** Aufgabenziel **
Kannst du die Zeilen aller folgenden Datensätze wortgetreu abschreiben und die Bilder dabei weglassen?

** Übungsdaten **
● ● ● ● ● ● ●
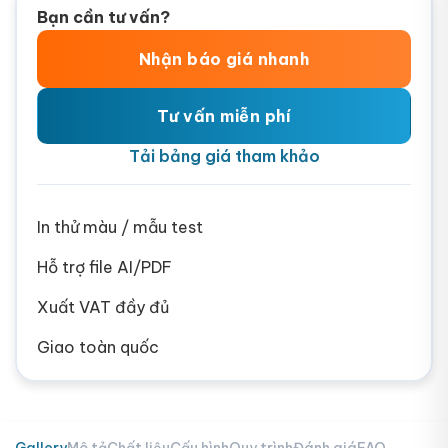
Bạn cần tư vấn?
Nhận báo giá nhanh
Tư vấn miễn phí
Tải bảng giá tham khảo
In thử màu / mẫu test
Hỗ trợ file AI/PDF
Xuất VAT đầy đủ
Giao toàn quốc
Gallery
Mô tả
Chất liệu
Cấu hình
Quy trình
Đánh giá
FAQ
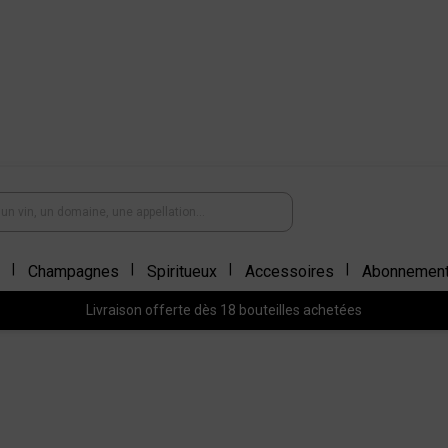
Champagnes
Spiritueux
Accessoires
Abonnemen
Livraison offerte dès 18 bouteilles achetées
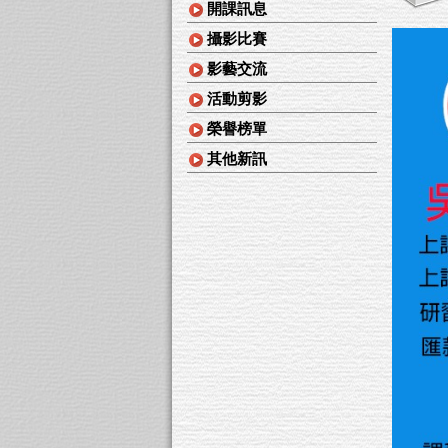
開課訊息
攝影比賽
影藝交流
活動剪影
榮譽榜單
其他新訊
● ● ● ● ● ● ●
** Schriftliche Antwort **
Bạn cần tư vấn?
Nhận báo giá nhanh
Tư vấn miễn phí
Tải bảng giá tham khảo
In thử màu / mẫu test
Hỗ trợ file AI/PDF
Xuất VAT đầy đủ
Giao toàn quốc
Gallery
Mô tả
Chất liệu
Cấu hình
Quy trình
Đánh giá
FAQ
Champagnes
Spiritueux
Accessoires
Abonnemen
Livraison offerte dès 18 bouteilles achetées
開課訊息
攝影比賽
影藝交流
活動剪影
榮譽榜單
其他新訊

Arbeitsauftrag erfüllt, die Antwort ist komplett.